▶ Difference listings
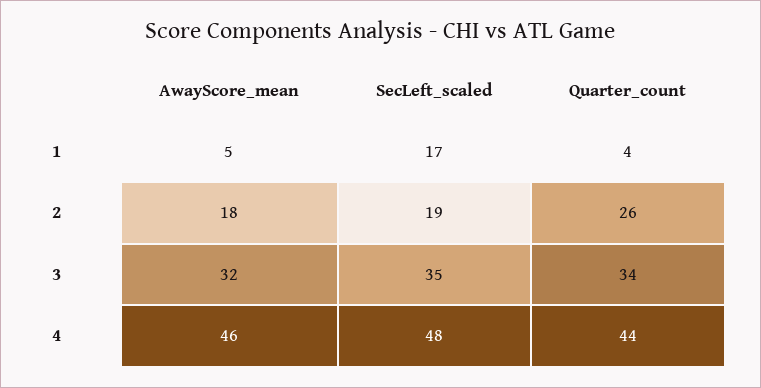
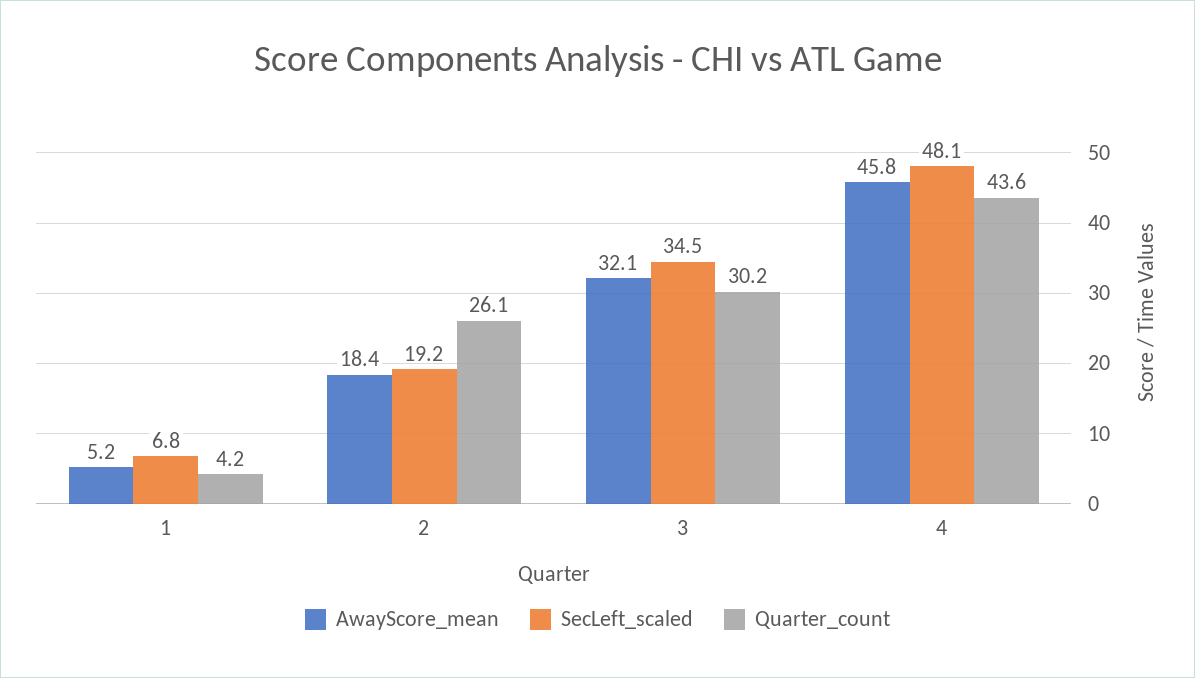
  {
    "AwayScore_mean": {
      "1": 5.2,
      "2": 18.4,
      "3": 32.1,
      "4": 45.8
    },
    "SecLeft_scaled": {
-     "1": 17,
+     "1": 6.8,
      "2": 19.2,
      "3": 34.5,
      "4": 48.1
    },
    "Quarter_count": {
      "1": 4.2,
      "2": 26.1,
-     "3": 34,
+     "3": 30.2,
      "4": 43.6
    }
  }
---
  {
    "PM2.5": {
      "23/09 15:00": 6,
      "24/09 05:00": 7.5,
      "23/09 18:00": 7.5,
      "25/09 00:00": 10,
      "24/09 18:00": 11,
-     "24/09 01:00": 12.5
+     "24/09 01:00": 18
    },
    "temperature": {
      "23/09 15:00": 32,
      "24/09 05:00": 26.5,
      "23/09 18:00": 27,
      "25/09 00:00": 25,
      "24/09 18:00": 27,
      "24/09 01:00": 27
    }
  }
--
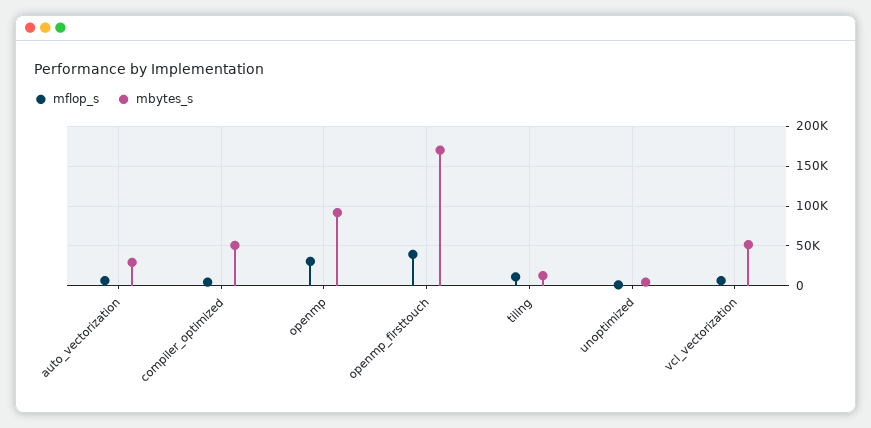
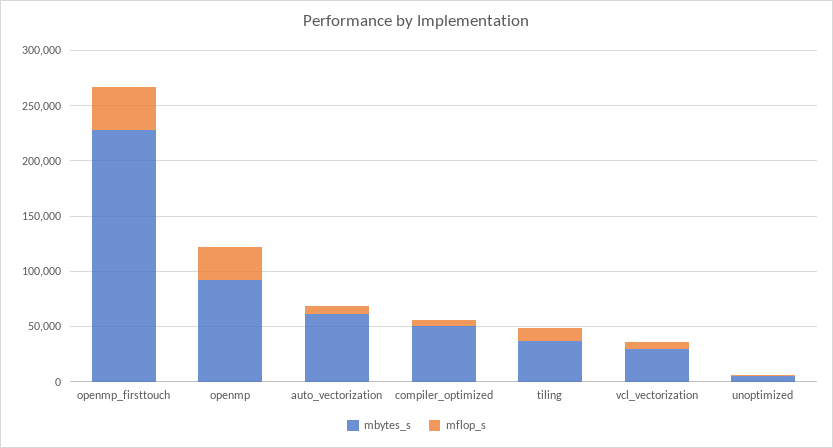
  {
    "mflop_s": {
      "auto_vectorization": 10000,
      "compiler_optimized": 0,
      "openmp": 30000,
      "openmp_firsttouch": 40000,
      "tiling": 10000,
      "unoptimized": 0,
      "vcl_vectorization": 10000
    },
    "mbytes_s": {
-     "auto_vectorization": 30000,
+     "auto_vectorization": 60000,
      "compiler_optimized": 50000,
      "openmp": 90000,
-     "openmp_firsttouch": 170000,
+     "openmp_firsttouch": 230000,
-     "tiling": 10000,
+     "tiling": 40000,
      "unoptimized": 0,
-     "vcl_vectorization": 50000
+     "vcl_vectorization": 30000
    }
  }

▶ EXERCISE DESCRIPTION
Look through the entries above, find each line containing "tiling", and copy it.

▶ OUTPUT OF THE TASK
      "tiling": 10000,
-     "tiling": 10000,
+     "tiling": 40000,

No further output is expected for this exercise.